Went out photo hunting today.....Bagged this image:







Although I used a tripod, I was in the middle of the creek and one leg was in sand... so alignment _might_ be an issue.

There was a big, bright yellow thing that appeared in the sky that somehow turned all  the gray clouds white and blue.  It scared the poopie out of me so I fired off these shots and ran home.
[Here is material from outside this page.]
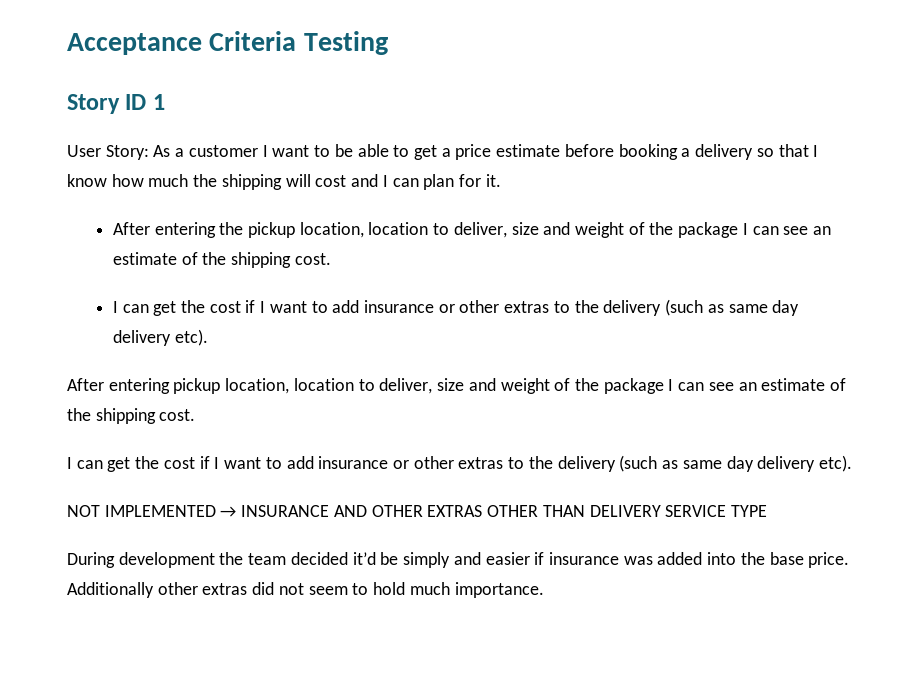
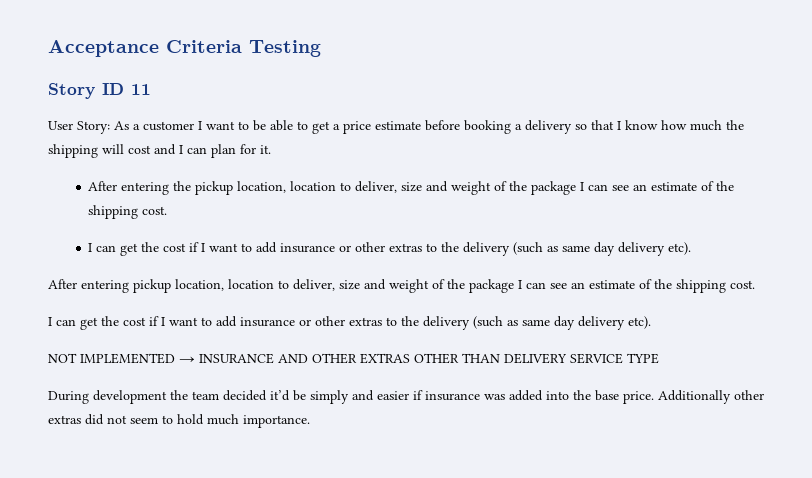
[152,94,165,110] 1 -> [131,84,151,95] 11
Download the full-size originals here:

EV -3
EV -2
EV -1
EV 0
EV +1
EV +2
EV +3

HDR to your heart's content.  Adjust, crop, color-correct, twist, perspective control.....


----------



## oldmacman (May 15, 2011)

Not much light drama to warrant an HDR here. I took your middle exposure and adjusted the histogram to provide some white in the clouds and sharpened the image. I guess this is a personal taste thing, but the HDR looks under exposed.


----------



## SlickSalmon (May 16, 2011)

Used -1, +1, and +3 exposures in Photomatix 4. Photoshop Elements 9 for crop, curves, hue/saturation and sharpening.


----------



## nos33 (May 16, 2011)




----------



## rebent (May 17, 2011)

All from single image(the actual image posted not the full size versions) in cs4.




More color burn + overlay




So many options


----------



## mindfloodz (May 19, 2011)

Here's my take on it. A little more sinister than some. LOL... Great Images set Sparky, it was really fun to play with!


----------



## mjbine (May 20, 2011)

I would like to give it a shot.  Thanks for the images.  Here is my take.






Thanks


----------